Exercise: Please quote the material exactly, every line of it.

Given data:
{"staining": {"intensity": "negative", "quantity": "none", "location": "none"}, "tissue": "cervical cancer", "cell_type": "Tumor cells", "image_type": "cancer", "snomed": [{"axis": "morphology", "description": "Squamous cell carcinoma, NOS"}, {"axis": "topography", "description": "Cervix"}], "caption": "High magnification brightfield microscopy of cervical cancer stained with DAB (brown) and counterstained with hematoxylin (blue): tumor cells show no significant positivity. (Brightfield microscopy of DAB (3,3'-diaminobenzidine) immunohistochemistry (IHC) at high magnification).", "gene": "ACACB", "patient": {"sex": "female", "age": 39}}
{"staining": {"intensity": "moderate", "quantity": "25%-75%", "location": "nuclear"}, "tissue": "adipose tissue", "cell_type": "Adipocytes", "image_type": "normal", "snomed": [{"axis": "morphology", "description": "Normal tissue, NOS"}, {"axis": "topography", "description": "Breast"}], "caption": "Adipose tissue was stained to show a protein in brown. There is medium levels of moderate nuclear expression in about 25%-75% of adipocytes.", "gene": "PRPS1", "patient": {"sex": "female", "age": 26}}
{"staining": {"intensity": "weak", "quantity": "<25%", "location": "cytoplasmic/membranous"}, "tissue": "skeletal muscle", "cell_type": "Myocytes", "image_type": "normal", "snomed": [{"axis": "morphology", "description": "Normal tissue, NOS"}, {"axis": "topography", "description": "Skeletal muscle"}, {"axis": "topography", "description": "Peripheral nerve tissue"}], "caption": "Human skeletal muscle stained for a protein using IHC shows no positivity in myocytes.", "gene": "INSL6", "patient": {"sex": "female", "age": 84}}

Exercise solution:
{"staining": {"intensity": "negative", "quantity": "none", "location": "none"}, "tissue": "cervical cancer", "cell_type": "Tumor cells", "image_type": "cancer", "snomed": [{"axis": "morphology", "description": "Squamous cell carcinoma, NOS"}, {"axis": "topography", "description": "Cervix"}], "caption": "High magnification brightfield microscopy of cervical cancer stained with DAB (brown) and counterstained with hematoxylin (blue): tumor cells show no significant positivity. (Brightfield microscopy of DAB (3,3'-diaminobenzidine) immunohistochemistry (IHC) at high magnification).", "gene": "ACACB", "patient": {"sex": "female", "age": 39}}
{"staining": {"intensity": "moderate", "quantity": "25%-75%", "location": "nuclear"}, "tissue": "adipose tissue", "cell_type": "Adipocytes", "image_type": "normal", "snomed": [{"axis": "morphology", "description": "Normal tissue, NOS"}, {"axis": "topography", "description": "Breast"}], "caption": "Adipose tissue was stained to show a protein in brown. There is medium levels of moderate nuclear expression in about 25%-75% of adipocytes.", "gene": "PRPS1", "patient": {"sex": "female", "age": 26}}
{"staining": {"intensity": "weak", "quantity": "<25%", "location": "cytoplasmic/membranous"}, "tissue": "skeletal muscle", "cell_type": "Myocytes", "image_type": "normal", "snomed": [{"axis": "morphology", "description": "Normal tissue, NOS"}, {"axis": "topography", "description": "Skeletal muscle"}, {"axis": "topography", "description": "Peripheral nerve tissue"}], "caption": "Human skeletal muscle stained for a protein using IHC shows no positivity in myocytes.", "gene": "INSL6", "patient": {"sex": "female", "age": 84}}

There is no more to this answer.